School of Psychology and Public Health, La Trobe University, Bundoora, Melbourne, VIC, 3086, Australia.
Neuropsychol Rev. 2022 Dec;32(4):703-735. doi: 10.1007/s11065-021-09522-3. Epub 2021 Nov 8.
Subjective Cognitive Decline (SCD) in older adults has been identified as a risk factor for dementia, although the literature is inconsistent, and it is unclear which factors moderate progression from SCD to dementia. Through separate meta-analyses, we aimed to determine if SCD increased the risk of developing dementia or mild cognitive impairment (MCI). Furthermore, we examined several possible moderators. Longitudinal studies of participants with SCD at baseline, with data regarding incident dementia or MCI, were extracted from MEDLINE and PsycINFO. Articles were excluded if SCD occurred solely in the context of dementia, MCI, or as part of a specific disease. Pooled estimates were calculated using a random-effects model, with moderator analyses examining whether risk varied according to SCD definition, demographics, genetics, recruitment source, and follow-up duration. Risk of study bias was assessed using the Quality Assessment of Diagnostic Accuracy Studies (QUADAS)-2 tool. 46 studies with more than 74,000 unique participants were included. SCD was associated with increased risk of developing dementia (HR = 1.90, 95% CI 1.52-2.36; OR = 2.48, 95% CI 1.97-3.14) and MCI (HR = 1.73, 95% CI 1.18-2.52; OR = 1.83, 95% CI 1.56-2.16). None of the potential moderating factors examined influenced the HR or OR of developing dementia. In contrast, including worry in the definition of SCD, younger age, and recruitment source impacted the OR of developing MCI, with clinic samples demonstrating highest risk. SCD thus represents an at-risk phase, ideal for early intervention, with further research required to identify effective interventions for risk reduction, and cognitive-behavioural interventions for cognitive management. PROSPERO, protocol number: CRD42016037993.

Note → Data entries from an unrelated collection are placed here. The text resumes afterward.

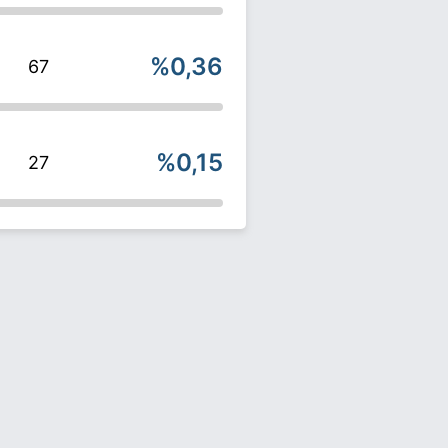
%0,36
67
%0,15
27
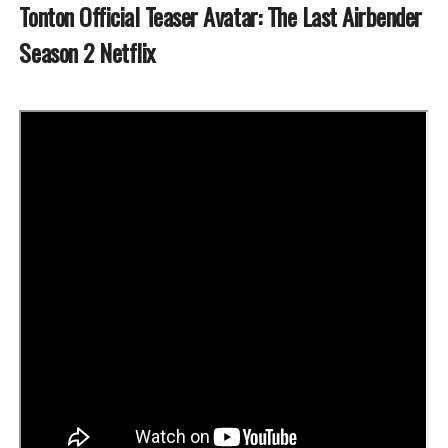
Tonton Official Teaser Avatar: The Last Airbender
Season 2 Netflix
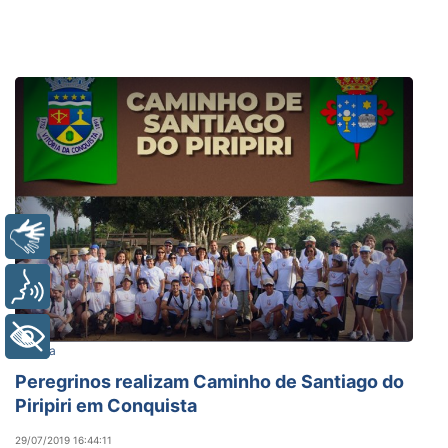
Libras
Voz
+ Acessibilidade
Cultura
Peregrinos realizam Caminho de Santiago do
Piripiri em Conquista
29/07/2019 16:44:11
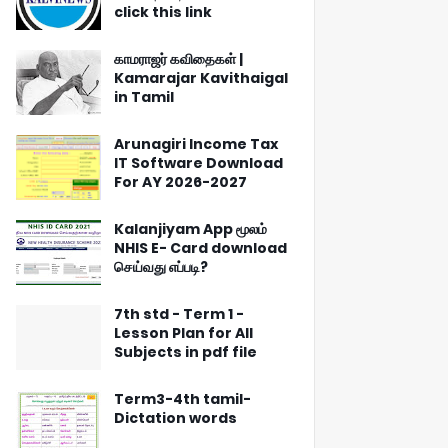
click this link
காமராஜர் கவிதைகள் |
Kamarajar Kavithaigal
in Tamil
Arunagiri Income Tax
IT Software Download
For AY 2026-2027
Kalanjiyam App மூலம்
NHIS E- Card download
செய்வது எப்படி?
7th std - Term 1 -
Lesson Plan for All
Subjects in pdf file
Term3-4th tamil-
Dictation words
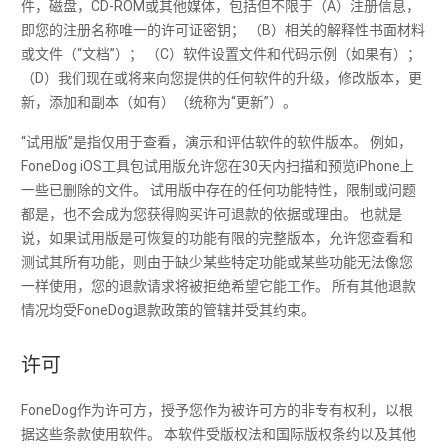
件，磁盘，CD-ROM或其他媒体，包括但不限于（A）注册信息，
即您的注册名称唯一的许可证密钥； （B）相关的解释性书面材料
或文件（“文档”）； （C）软件设置文件和代码示例（如果有）；
（D）我们现在或将来向您提供的任何软件的升级，修改版本，更
新，添加和副本（如有）（统称为“更新”）。
“试用版”是指仅用于查看，演示和评估软件的软件版本。 例如，
FoneDog iOS工具包试用版允许您在30天内扫描和预览iPhone上
一些已删除的文件。 试用版中存在的任何功能特性，限制或问题
都是，也不会成为您获得购买许可退款的依据或理由。 也就是
说，如果试用版是可恢复的功能有限的完整版本，允许您查看和
测试其所有功能，则由于缺少某些特定功能或某些功能无法像您
一样使用，您的退款请求将被拒绝希望它能工作。 所有其他退款
情况均受FoneDog退款政策的管辖并受其约束。
许可
FoneDog作为许可方，授予您作为被许可方的非专有权利，以根
据这些条款使用软件。 本软件受版权法和国际版权条约以及其他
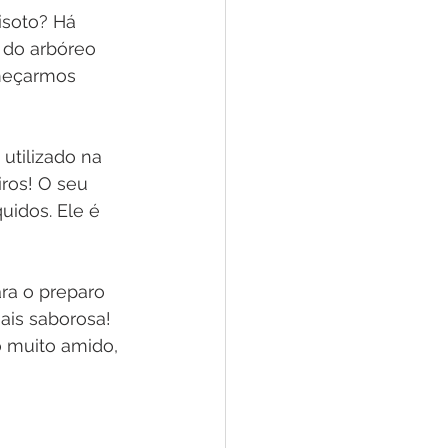
isoto? Há 
 do arbóreo 
omeçarmos 
utilizado na 
iros! O seu 
idos. Ele é 
ra o preparo 
ais saborosa! 
 muito amido, 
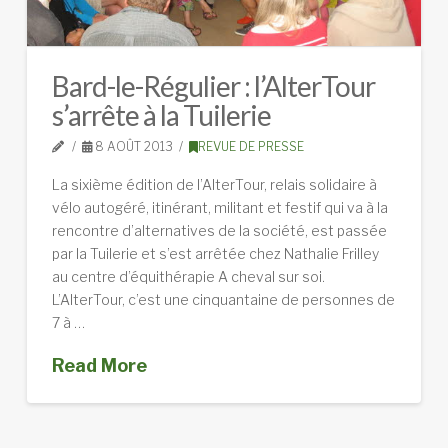
Bard-le-Régulier : l’AlterTour
s’arrête à la Tuilerie
8 AOÛT 2013
REVUE DE PRESSE
La sixième édition de l’AlterTour, relais solidaire à
vélo autogéré, itinérant, militant et festif qui va à la
rencontre d’alternatives de la société, est passée
par la Tuilerie et s’est arrêtée chez Nathalie Frilley
au centre d’équithérapie A cheval sur soi.
L’AlterTour, c’est une cinquantaine de personnes de
7 à …
Read More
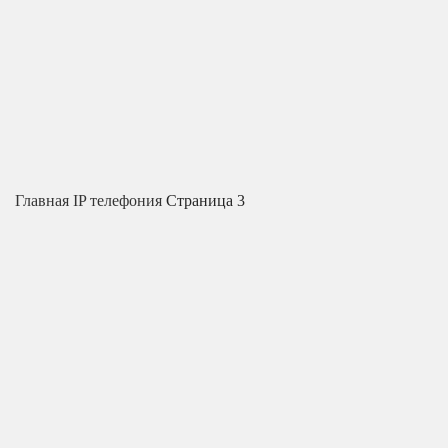
Главная
IP телефония
Страница 3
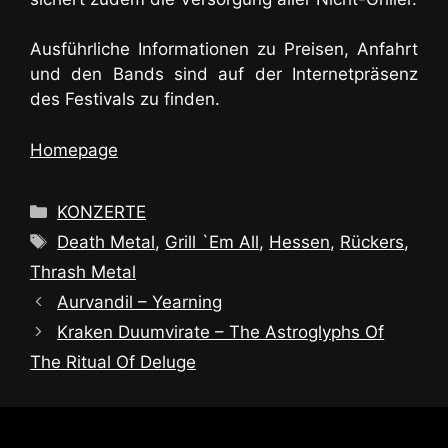
Ausführliche Informationen zu Preisen, Anfahrt
und den Bands sind auf der Internetpräsenz
des Festivals zu finden.
Homepage
Kategorien
KONZERTE
Schlagwörter
Death Metal
,
Grill `Em All
,
Hessen
,
Rückers
,
Thrash Metal
Aurvandil – Yearning
Kraken Duumvirate – The Astroglyphs Of
The Ritual Of Deluge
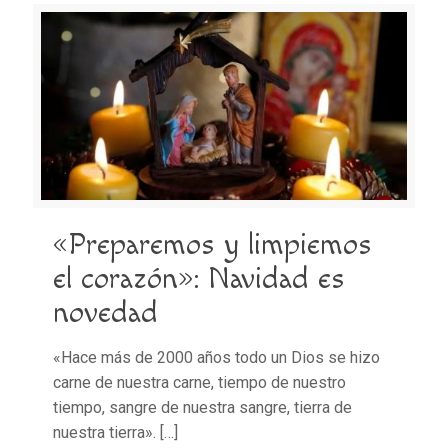
«Preparemos y limpiemos
el corazón»: Navidad es
novedad
«Hace más de 2000 años todo un Dios se hizo
carne de nuestra carne, tiempo de nuestro
tiempo, sangre de nuestra sangre, tierra de
nuestra tierra».
[…]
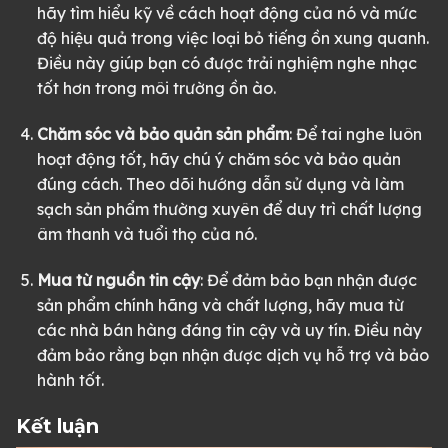
hãy tìm hiểu kỹ về cách hoạt động của nó và mức
độ hiệu quả trong việc loại bỏ tiếng ồn xung quanh.
Điều này giúp bạn có được trải nghiệm nghe nhạc
tốt hơn trong môi trường ồn ào.
Chăm sóc và bảo quản sản phẩm
: Để tai nghe luôn
hoạt động tốt, hãy chú ý chăm sóc và bảo quản
đúng cách. Theo dõi hướng dẫn sử dụng và làm
sạch sản phẩm thường xuyên để duy trì chất lượng
âm thanh và tuổi thọ của nó.
Mua từ nguồn tin cậy
: Để đảm bảo bạn nhận được
sản phẩm chính hãng và chất lượng, hãy mua từ
các nhà bán hàng đáng tin cậy và uy tín. Điều này
đảm bảo rằng bạn nhận được dịch vụ hỗ trợ và bảo
hành tốt.
Kết luận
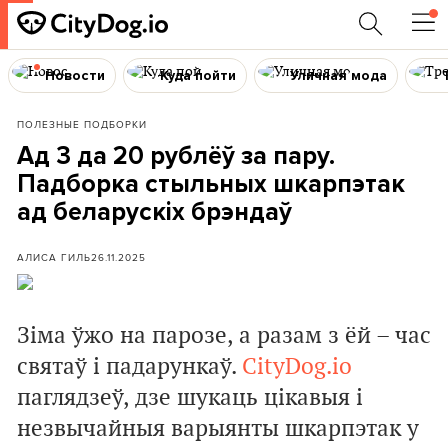
Новости
Куда пойти
Уличная мода
ПОЛЕЗНЫЕ ПОДБОРКИ
Ад 3 да 20 рублёў за пару.
Падборка стыльных шкарпэтак
ад беларускіх брэндаў
АЛИСА ГИЛЬ
26.11.2025
Зіма ўжо на парозе, а разам з ёй
–
час
святаў і падарункаў.
CityDog.io
паглядзеў, дзе шукаць цікавыя і
незвычайныя варыянты шкарпэтак у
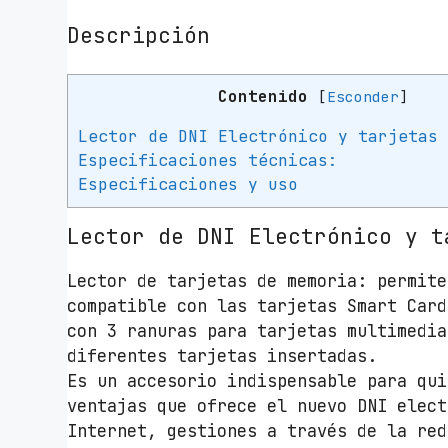
Descripción
Contenido
[
Esconder
]
Lector de DNI Electrónico y tarjetas
Especificaciones técnicas:
Especificaciones y uso
Lector de DNI Electrónico y t
Lector de tarjetas de memoria: permite
compatible con las tarjetas Smart Cards
con 3 ranuras para tarjetas multimedia
diferentes tarjetas insertadas.
Es un accesorio indispensable para qui
ventajas que ofrece el nuevo DNI elect
Internet, gestiones a través de la red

老年人的主观认知衰退(SCD)已被确定为痴呆的危险因素,尽管文献不一致,并且尚不清楚哪些因素可以调节从 SCD 向痴呆的进展。通过单独的荟萃分析,我们旨在确定 SCD 是否会增加发展为痴呆或轻度认知障碍(MCI)的风险。此外,我们还研究了一些可能的调节因素。从 MEDLINE 和 PsycINFO 中提取了基线时有 SCD 的参与者的纵向研究数据,这些参与者有关于痴呆或 MCI 发病的数据。如果 SCD 仅发生在痴呆、MCI 或特定疾病的背景下,则排除文章。使用随机效应模型计算汇总估计值,并进行了调节分析,以检查风险是否根据 SCD 定义、人口统计学、遗传学、招募来源和随访时间而有所不同。使用诊断准确性研究质量评估工具(QUADAS-2)评估研究偏倚的风险。共有 46 项研究纳入了超过 74000 名独特参与者。SCD 与发展为痴呆的风险增加相关(HR=1.90,95%CI 1.52-2.36;OR=2.48,95%CI 1.97-3.14)和 MCI(HR=1.73,95%CI 1.18-2.52;OR=1.83,95%CI 1.56-2.16)。检查的潜在调节因素均未影响发展为痴呆的 HR 或 OR。相比之下,在 SCD 的定义中包含担忧、年龄较小和招募来源会影响发展为 MCI 的 OR,其中诊所样本风险最高。因此,SCD 代表了一个高风险阶段,非常适合早期干预,需要进一步研究来确定有效的降低风险干预措施和认知行为干预措施来进行认知管理。PROSPERO,方案编号:CRD42016037993。